Гейб отшатнулся, вырвав руку:
— Я был с тобой честен: я псих. У меня не все в порядке с головой, ты сама видела.
— Никакой ты не псих!
— Неужели? — Он скрестил руки на груди. — В свои двадцать пять лет я вообще ни разу не был с женщиной, поняла? Вот какой я псих.
— Очень умно придумано, — бросила Джо.
Гейб с изумлением взглянул на нее.
— Я говорю, хорошо придумал, — повторила Джо. — Ты напоминаешь мне Урсу. Возводишь стены со всех сторон вокруг своего неприступного замка! Никого не пускаешь, даже тех, кто сражается на твоей стороне.
— Что за дурацкая аналогия?
— Я тебя вижу насквозь. Конечно, ты надеялся шокировать меня своим признанием: как же так, ему двадцать пять, а он ни разу не спал с женщиной! Ты просто хочешь меня оттолкнуть. И точно так же козыряешь своей болезнью — лишь бы я не подходила слишком близко!

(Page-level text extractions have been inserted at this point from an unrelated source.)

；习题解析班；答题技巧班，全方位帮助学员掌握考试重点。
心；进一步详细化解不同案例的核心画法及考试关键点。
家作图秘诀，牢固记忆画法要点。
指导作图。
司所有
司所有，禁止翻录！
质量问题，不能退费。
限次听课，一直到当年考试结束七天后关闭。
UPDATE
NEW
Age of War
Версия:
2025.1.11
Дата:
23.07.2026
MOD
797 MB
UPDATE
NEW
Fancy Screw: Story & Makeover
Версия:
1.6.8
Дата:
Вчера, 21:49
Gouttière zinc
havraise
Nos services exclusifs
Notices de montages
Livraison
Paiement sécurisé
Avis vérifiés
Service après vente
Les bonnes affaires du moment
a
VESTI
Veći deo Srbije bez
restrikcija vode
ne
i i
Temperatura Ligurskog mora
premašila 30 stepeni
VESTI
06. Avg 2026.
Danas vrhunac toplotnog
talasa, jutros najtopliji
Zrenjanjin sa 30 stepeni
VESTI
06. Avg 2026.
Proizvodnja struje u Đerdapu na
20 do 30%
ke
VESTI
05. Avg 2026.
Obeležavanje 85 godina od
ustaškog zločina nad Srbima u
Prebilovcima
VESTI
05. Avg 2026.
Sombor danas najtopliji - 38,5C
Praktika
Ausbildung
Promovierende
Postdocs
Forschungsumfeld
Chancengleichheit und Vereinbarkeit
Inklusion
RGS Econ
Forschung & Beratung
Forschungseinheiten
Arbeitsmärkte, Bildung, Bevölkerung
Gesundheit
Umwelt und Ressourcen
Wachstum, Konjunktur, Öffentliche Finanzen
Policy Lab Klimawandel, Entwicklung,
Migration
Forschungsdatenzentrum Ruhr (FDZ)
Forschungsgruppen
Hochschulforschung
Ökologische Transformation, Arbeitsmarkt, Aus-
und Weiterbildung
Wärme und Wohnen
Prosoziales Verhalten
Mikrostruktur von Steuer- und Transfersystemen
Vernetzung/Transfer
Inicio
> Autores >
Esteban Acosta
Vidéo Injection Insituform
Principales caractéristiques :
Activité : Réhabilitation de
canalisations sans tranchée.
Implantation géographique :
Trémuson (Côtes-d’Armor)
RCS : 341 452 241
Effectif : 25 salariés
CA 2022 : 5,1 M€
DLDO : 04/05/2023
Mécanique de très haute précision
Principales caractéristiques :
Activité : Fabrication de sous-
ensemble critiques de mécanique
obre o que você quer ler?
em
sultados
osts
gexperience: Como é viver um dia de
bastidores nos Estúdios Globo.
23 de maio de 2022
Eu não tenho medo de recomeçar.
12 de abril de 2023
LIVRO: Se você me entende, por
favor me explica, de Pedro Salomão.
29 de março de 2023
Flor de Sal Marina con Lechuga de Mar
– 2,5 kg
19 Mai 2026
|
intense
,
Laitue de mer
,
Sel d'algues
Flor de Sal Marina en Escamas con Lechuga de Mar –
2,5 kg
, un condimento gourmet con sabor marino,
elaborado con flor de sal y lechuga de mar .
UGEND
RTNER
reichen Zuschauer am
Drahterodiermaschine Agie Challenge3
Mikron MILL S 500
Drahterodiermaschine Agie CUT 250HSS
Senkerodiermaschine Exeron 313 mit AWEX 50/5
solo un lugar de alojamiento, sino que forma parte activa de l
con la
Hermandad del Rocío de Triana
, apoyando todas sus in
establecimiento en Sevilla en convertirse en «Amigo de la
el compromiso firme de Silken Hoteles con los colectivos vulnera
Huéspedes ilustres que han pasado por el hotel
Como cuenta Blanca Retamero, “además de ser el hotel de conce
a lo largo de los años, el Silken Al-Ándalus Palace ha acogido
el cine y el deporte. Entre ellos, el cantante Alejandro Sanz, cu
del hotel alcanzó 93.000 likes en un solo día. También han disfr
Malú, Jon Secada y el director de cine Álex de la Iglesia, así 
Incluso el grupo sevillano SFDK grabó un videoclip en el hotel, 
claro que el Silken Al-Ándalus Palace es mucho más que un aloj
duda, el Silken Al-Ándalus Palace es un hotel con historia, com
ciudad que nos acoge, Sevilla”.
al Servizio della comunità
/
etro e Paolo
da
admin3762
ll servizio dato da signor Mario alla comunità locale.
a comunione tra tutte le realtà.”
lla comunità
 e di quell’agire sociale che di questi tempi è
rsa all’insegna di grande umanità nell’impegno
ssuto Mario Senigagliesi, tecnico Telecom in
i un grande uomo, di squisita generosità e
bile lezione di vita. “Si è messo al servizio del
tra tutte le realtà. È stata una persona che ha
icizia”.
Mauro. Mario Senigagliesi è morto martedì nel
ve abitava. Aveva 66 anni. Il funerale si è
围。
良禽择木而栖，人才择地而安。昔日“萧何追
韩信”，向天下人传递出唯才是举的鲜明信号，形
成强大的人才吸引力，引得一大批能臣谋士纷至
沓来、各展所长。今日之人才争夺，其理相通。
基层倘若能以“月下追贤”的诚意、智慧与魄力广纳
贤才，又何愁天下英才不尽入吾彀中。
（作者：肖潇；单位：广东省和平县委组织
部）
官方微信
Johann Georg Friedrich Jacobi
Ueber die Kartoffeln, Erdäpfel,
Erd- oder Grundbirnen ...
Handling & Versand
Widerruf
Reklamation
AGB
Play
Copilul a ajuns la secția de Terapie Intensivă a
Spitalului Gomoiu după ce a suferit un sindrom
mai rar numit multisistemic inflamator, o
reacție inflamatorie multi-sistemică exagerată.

Плечи у Гейба напряглись, и он невольно покосился в сторону лестницы.
— Что, снова готов сбежать? Может быть, хоть раз не станешь мчаться прочь от проблемы сломя голову?
— Нам надо найти Урсу, — пробормотал Гейб.
— Это все, что ты можешь сказать?
— А чего ты от меня ждешь?
Джо снова посмотрела на рисунок Урсы. В темном прямоугольнике закрашенной могилы вместо мертвой женщины она увидела ящик с пеплом матери, который ей выдали в крематории. Она выполнила последнее мамино желание — развеяла ее пепел над белыми гребнями волн озера Мичиган, — но не смогла расстаться с ящичком, устланным остатками бледного пепла, хранившего молекулы маминого тела. Она и сейчас держала его дома, в тумбочке около кровати. А внутри у нее с тех пор поселилась пустота — там, где когда-то жила материнская любовь, где обитала ее собственная женская сущность.
Гейб тоже пристально разглядывал рисунок.
— Пойми, я же боюсь не меньше твоего, — тихо сказала Джо.
Гейб поднял на нее взгляд.
— Помнишь, ты говорил о коллективных человеческих страстях, которые обрушиваются на душу? И о том, как сложно их выдерживать? Может, ты имел в виду, что просто боишься обжечься, если подпустишь кого-то поближе?
Он молчал. Впрочем, что он мог сказать, если ни разу никого к себе не подпускал?
— Когда ты говорил, что не был с женщиной, это включало поцелуи? — спросила Джо.